Nur ausgezahlt hat es sich für die Partei nicht. Konsequenzen? „Wir werden uns am Mittwoch zusammensetzen und beraten”, sagt Fischer. Dass dabei Köpfe rollen werden, ist aber eher unwahrscheinlich. Fischer selbst hat die Niederlage nicht zu verantworten. Obladen macht den Schlingerkurs seiner Partei für das miserable Abschneiden verantwortlich. „Das hat uns den Hals gebrochen”, so Obladen, der sich nur in Abenden durchsetzen konnte.
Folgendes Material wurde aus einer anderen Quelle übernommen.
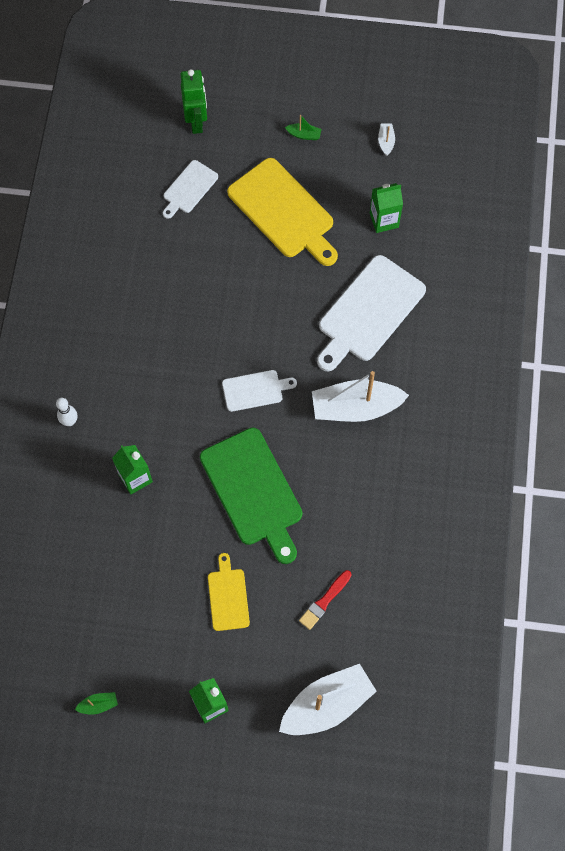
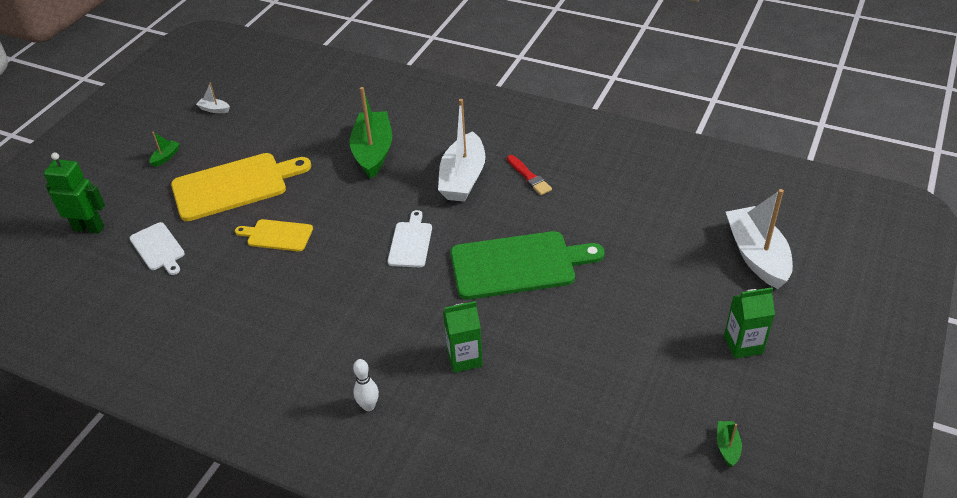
camera: 70 degrees left, 25 degrees down
yellow cutting board [208,553,250,631] -> yellow cutting board moved to [235,219,313,252]
red brush [299,570,351,630] -> red brush moved to [507,155,552,195]
white cutting board [317,255,426,371] -> green boat [349,87,392,179]
green carton [370,183,403,233] -> none

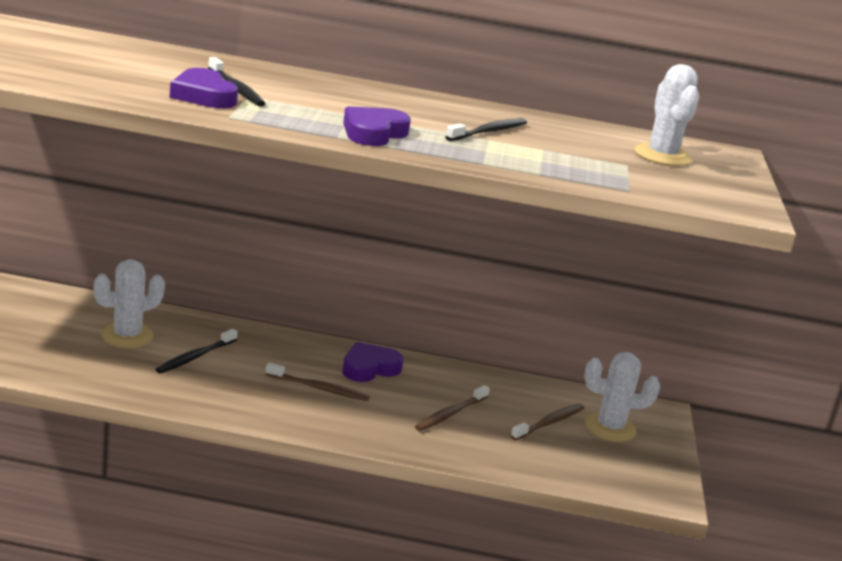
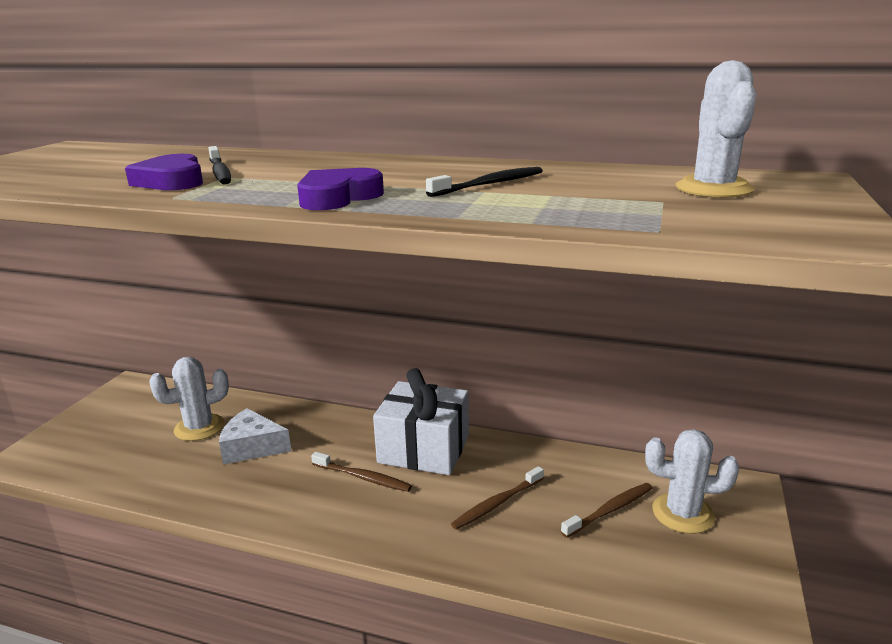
camera: 15 degrees right, 0 degrees up
black toothbrush [155,329,238,374] -> white cheese [219,408,291,464]
purple heart [342,342,403,382] -> white gift [373,368,469,475]

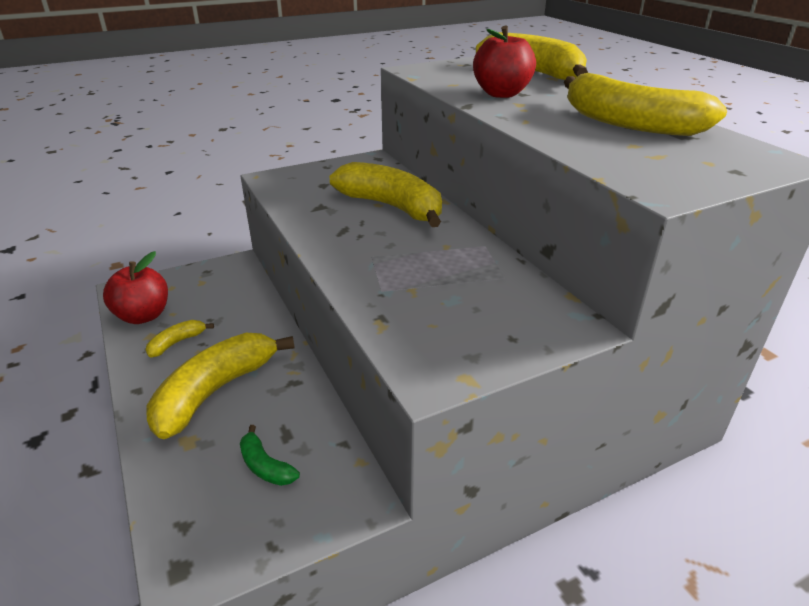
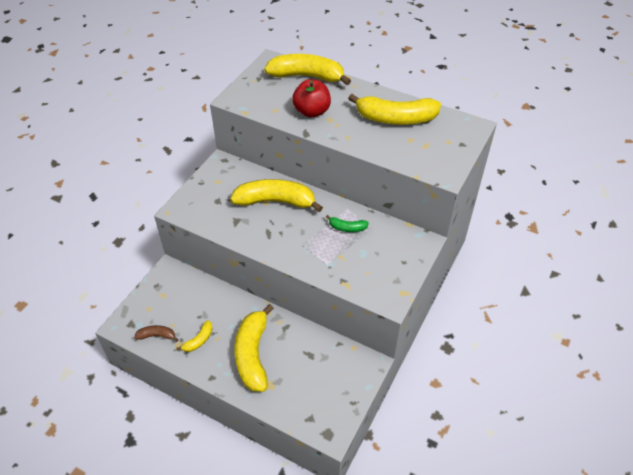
camera: 35 degrees left, 15 degrees up
red apple [103,251,168,324] -> brown banana [134,325,178,342]
yellow banana [146,320,214,357] -> yellow banana turned 150 degrees counterclockwise [176,320,213,352]
green banana [240,425,300,486] -> green banana moved to [326,215,369,232]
So wie umgekehrt auch der parteilose Bürgermeister-Kandidat Rolf Rheinbach, der nur in seinem Heimatort Schmidt siegreich war.

„Ich wünsche Frau Göckemeyer viel Glück. Sie braucht jetzt eine Menge Unterstützung und ich kann nur hoffen, dass man ihr auch die nötige Zeit lässt, sich einzuarbeiten”, gratuliert Rheinbach der Bürgermeisterin, die jetzt seine neue Dienstvorgesetzte ist. Die hat am Wahlabend noch bis 1 Uhr in der Nacht in Nideggen gefeiert und sprüht auch am Montag vor Optimismus.

„Sachlich habe ich nur wenig Dissens zu den Parteien und Wählergruppierungen festgestellt. Es geht oft nur um das Wie?”, sagt sie, wohl wissend, dass die Zersplitterung des Rates ihr die Arbeit nicht leicht machen wird. Aber: „Das wusste ich vorher. Und ich habe Ideen, wie das funktionieren kann.” Glückwünsche kamen am Montag auch von unerwarteter Seite: Heinrich Esser, Vorsitzender der Menschen für Nideggen, die auf Anhieb mit über 15 Prozent der Stimmen und vier Mandaten in den neuen Stadtrat einzogen, sagte über Frau Göckemeyer: „Sie wird eine gute Bürgermeisterin sein.” Lob von einer Wählervereinigung, die immerhin auf Amtsinhaber Hönscheid gesetzt hatte.

Sachliche Politik machen

Dass Gudrun Zentis von den Grünen die neue Bürgermeisterin als „Lichtblick für Nideggen” beschreibt, dürfte wenig verwundern. Sie hat schließlich eifrig für die Kandidatin getrommelt. „Ein Lichtblick, den wir nutzen sollten”, schiebt Frau Zentis hinterher. Und Norbert Klöcker von den Unabhängigen ist ebenfalls mehr als zufrieden mit dem Ergebnis.

„Das Bürgervotum ist klar. Es gibt keine eindeutigen Mehrheiten im Rat. Also wollen die Bürger, dass wir uns alle zusammenraufen und sachliche Politik machen. Und das passt uns sehr gut ins Konzept.” SPD-Fraktionsvorsitzender Wolf-Dieter Keß kann sich nur über die die neue Bürgermeisterin freuen. Beim eigenen Ergebnis sieht es eher düster aus. Obwohl die CDU über 20 Prozent verloren hat, konnte die SPD davon nicht profitieren und verlor sogar noch einmal Stimmen. „Das liegt aber unterhalb des Landestrends”, machte er seiner Partei Mut.

Nahezu gar keinen Wahlkampf hat der noch amtierende Bürgermeister Willi Hönscheid gemacht. Eine eigene Internetseite? Fehlanzeige. Nur ein Flugblatt gab es. Selbst am Wahlabend war Hönscheid nicht im Rathaus. „Ich war zu Hause”, so Hönscheid, der sich persönlich sehr enttäuscht zeigte. Seit mehr als 16 Jahren stand er in Nideggen an der Verwaltungsspitze - genau 51 Tage bleiben ihm noch. „Meine sachliche Arbeit ist nicht honoriert worden. Ich bin davon ausgegangen, dass der Wähler weiß, was er an mir hat.” Vielleicht war er sich zu siegesgewiss.